Published on May 14, 2021

Video Transcript

[MUSIC PLAYING] JOHN WHYTE: Hi, everyone. I'm Dr. John Whyte, Chief Medical Officer at WebMD, and host of our daily news show, Coronavirus in Context, where we interview experts to help you learn the latest about what's happening with the pandemic.

Now usually I ask the questions, but today, I'm going to answer yours, the ones you've been emailing and posting on social media. And Andrew recently emailed me, Dr. Whyte, I'm on blood thinners, can I take the COVID-19 vaccine?

Well, Andrew, the answer is yes. If you're on a blood thinner you should still get vaccinated. You might need to apply pressure to the injection site a little longer than usual or you might even ask them to use a smaller needle. But one other thing to keep in mind, if you have a history of blood clots, and that's why you're on blood thinners, talk to your doctor about the right vaccine for you.

John sent me a note recently asking, does getting the vaccine make you infectious to others for some period of time after the shot?

Well, John, the vaccines do not contain COVID. You don't get infected with COVID from the vaccine and you can't spread COVID directly from getting the shot, just doesn't happen. Some people do experience side effects that can seem like COVID, but that's your immune response, it's not COVID infection.

And finally, Dhrudat wrote, hey, Dr. Whyte, how safe is it to do a baby shower? What are the precautions the family should take together when there's a pregnant woman in the group?
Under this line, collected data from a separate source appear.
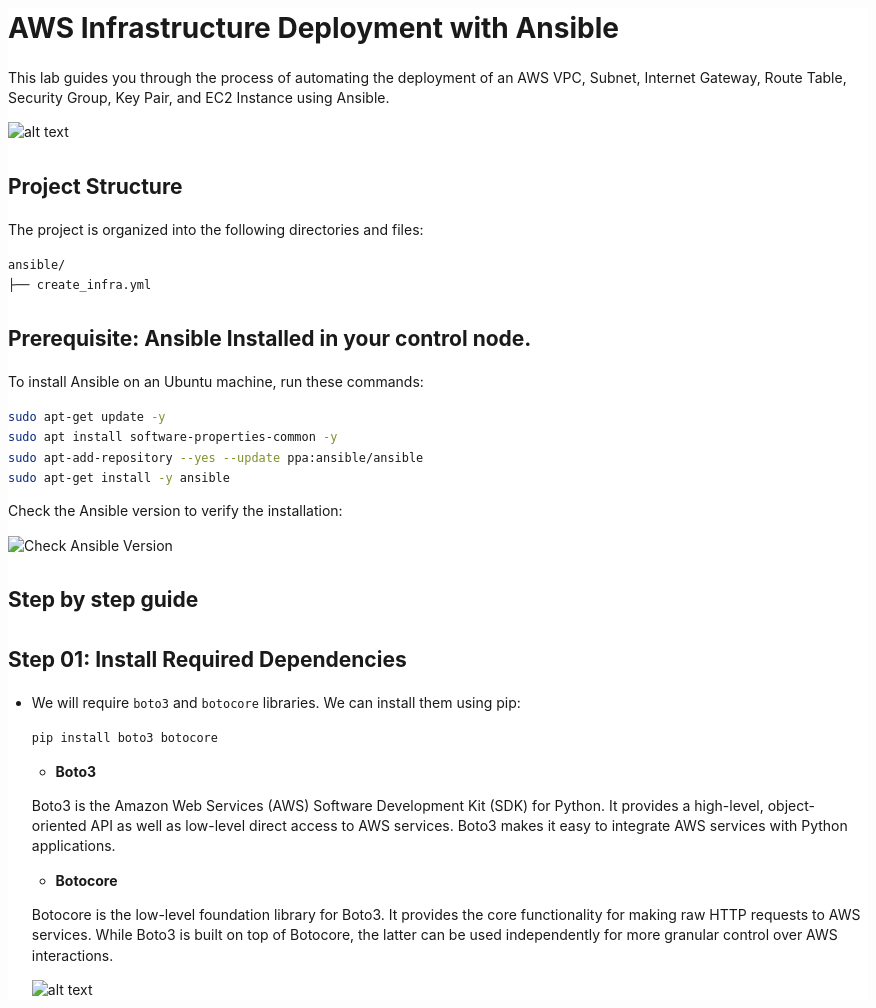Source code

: # AWS Infrastructure Deployment with Ansible

This lab guides you through the process of automating the deployment of an AWS VPC, Subnet, Internet Gateway, Route Table, Security Group, Key Pair, and EC2 Instance using Ansible.

![alt text](https://github.com/Konami33/Ansible-Labs/raw/main/lab%2009/images/image.png)

## Project Structure

The project is organized into the following directories and files:

```sh
ansible/
├── create_infra.yml
```

## Prerequisite: Ansible Installed in your control node.

To install Ansible on an Ubuntu machine, run these commands:

```sh
sudo apt-get update -y
sudo apt install software-properties-common -y
sudo apt-add-repository --yes --update ppa:ansible/ansible
sudo apt-get install -y ansible
```

Check the Ansible version to verify the installation:

![Check Ansible Version](https://github.com/Konami33/Ansible-Labs/raw/main/lab%2001/images/image-1.png)

## Step by step guide

## Step 01: Install Required Dependencies

- We will require `boto3` and `botocore` libraries. We can install them using pip:

    ```sh
    pip install boto3 botocore
    ```
    - **Boto3**

    Boto3 is the Amazon Web Services (AWS) Software Development Kit (SDK) for Python. It provides a high-level, object-oriented API as well as low-level direct access to AWS services. Boto3 makes it easy to integrate AWS services with Python applications.

    - **Botocore**

    Botocore is the low-level foundation library for Boto3. It provides the core functionality for making raw HTTP requests to AWS services. While Boto3 is built on top of Botocore, the latter can be used independently for more granular control over AWS interactions.

    ![alt text](https://github.com/Konami33/Ansible-Labs/raw/main/lab%2009/images/image-1.png)
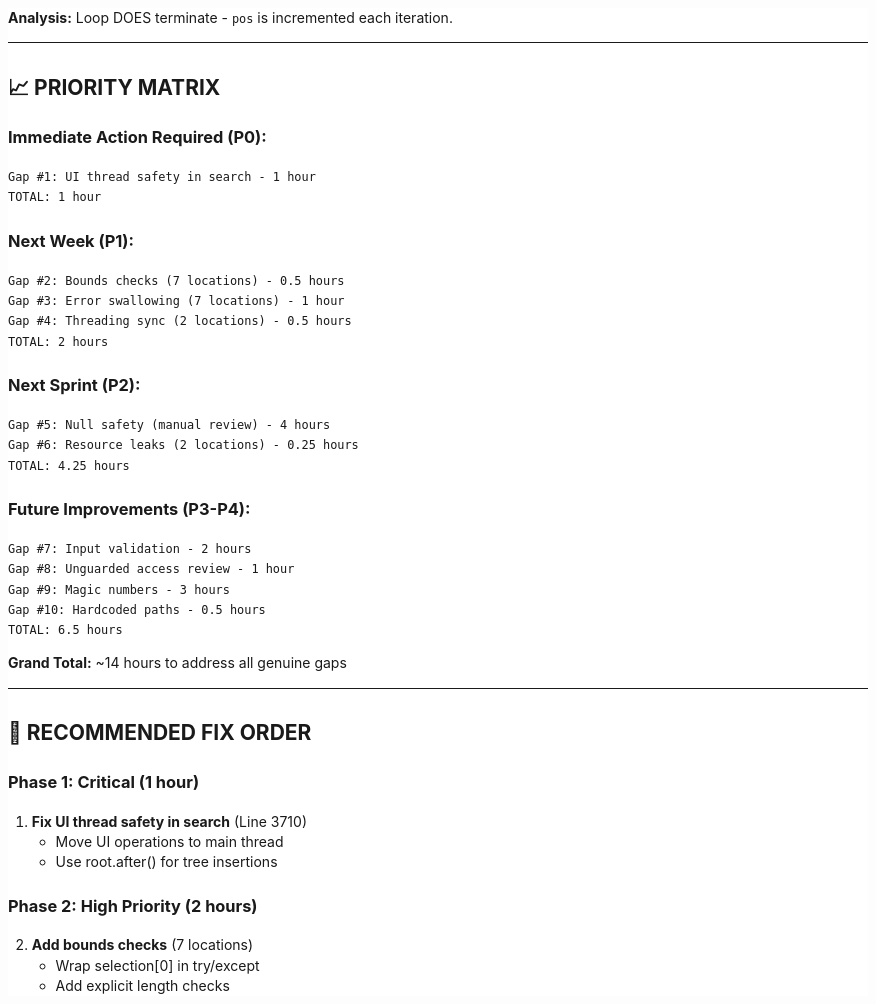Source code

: **Analysis:** Loop DOES terminate - `pos` is incremented each iteration.

---

## 📈 PRIORITY MATRIX

### Immediate Action Required (P0):
```
Gap #1: UI thread safety in search - 1 hour
TOTAL: 1 hour
```

### Next Week (P1):
```
Gap #2: Bounds checks (7 locations) - 0.5 hours
Gap #3: Error swallowing (7 locations) - 1 hour
Gap #4: Threading sync (2 locations) - 0.5 hours
TOTAL: 2 hours
```

### Next Sprint (P2):
```
Gap #5: Null safety (manual review) - 4 hours
Gap #6: Resource leaks (2 locations) - 0.25 hours
TOTAL: 4.25 hours
```

### Future Improvements (P3-P4):
```
Gap #7: Input validation - 2 hours
Gap #8: Unguarded access review - 1 hour
Gap #9: Magic numbers - 3 hours
Gap #10: Hardcoded paths - 0.5 hours
TOTAL: 6.5 hours
```

**Grand Total:** ~14 hours to address all genuine gaps

---

## 🎯 RECOMMENDED FIX ORDER

### Phase 1: Critical (1 hour)
1. **Fix UI thread safety in search** (Line 3710)
   - Move UI operations to main thread
   - Use root.after() for tree insertions

### Phase 2: High Priority (2 hours)
2. **Add bounds checks** (7 locations)
   - Wrap selection[0] in try/except
   - Add explicit length checks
Well, first, I want to say congratulation if a baby is on the way. Now, remember, the key to minimize risk is to have everyone vaccinated. If that's the case, you likely don't need to wear masks. Now if people aren't vaccinated or some people are at a higher risk from getting COVID, then folks should still wear masks and physically distance.

Remember, outside events are still better than inside. You also might want to consider limiting it to less than two hours as well. We aren't quite ready to be back to pre-COVID normalcy, so you still want to exercise caution right now.